Go to the line with "robotmaaiers die elke huiseigenaar moet" in the records below, then output it and each following line exactly, up to and including the line with "Olivier Ledroit". Skip pictures and add nothing.

+++

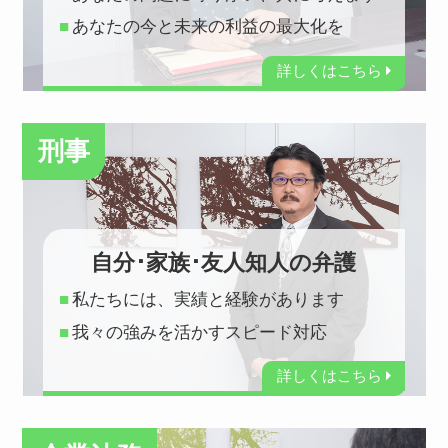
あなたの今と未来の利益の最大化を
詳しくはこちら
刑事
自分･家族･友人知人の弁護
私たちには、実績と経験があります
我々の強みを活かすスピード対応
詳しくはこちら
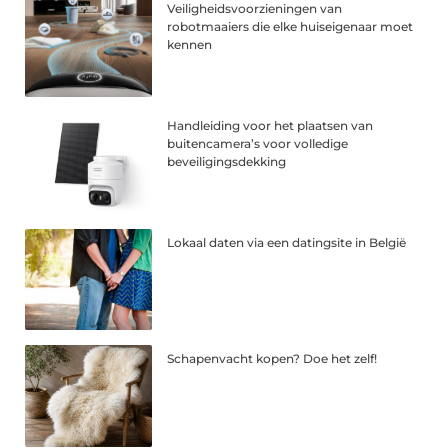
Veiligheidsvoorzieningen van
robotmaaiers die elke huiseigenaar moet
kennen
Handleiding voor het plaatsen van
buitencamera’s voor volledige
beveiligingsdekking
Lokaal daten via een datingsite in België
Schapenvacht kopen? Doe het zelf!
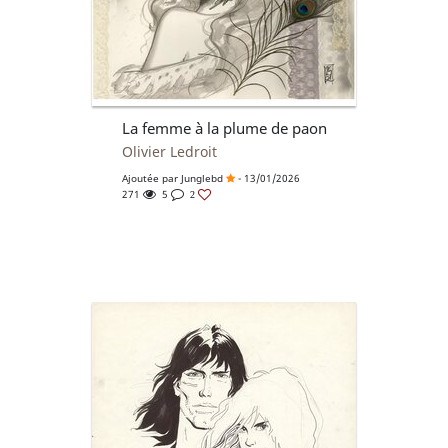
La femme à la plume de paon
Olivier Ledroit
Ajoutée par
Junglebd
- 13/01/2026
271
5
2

+++

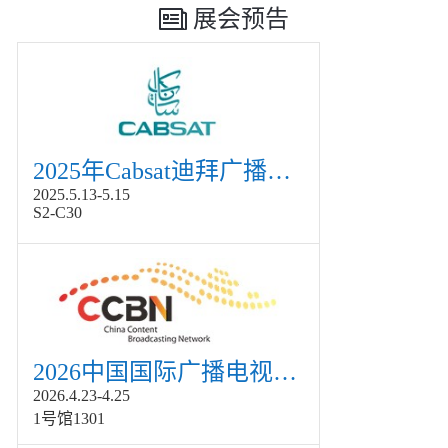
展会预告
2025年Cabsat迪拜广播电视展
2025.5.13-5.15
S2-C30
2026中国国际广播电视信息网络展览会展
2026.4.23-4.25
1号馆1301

+++

# [Solution to the problem]
robotmaaiers die elke huiseigenaar moet
kennen
Handleiding voor het plaatsen van
buitencamera’s voor volledige
beveiligingsdekking
Lokaal daten via een datingsite in België
Schapenvacht kopen? Doe het zelf!
La femme à la plume de paon
Olivier Ledroit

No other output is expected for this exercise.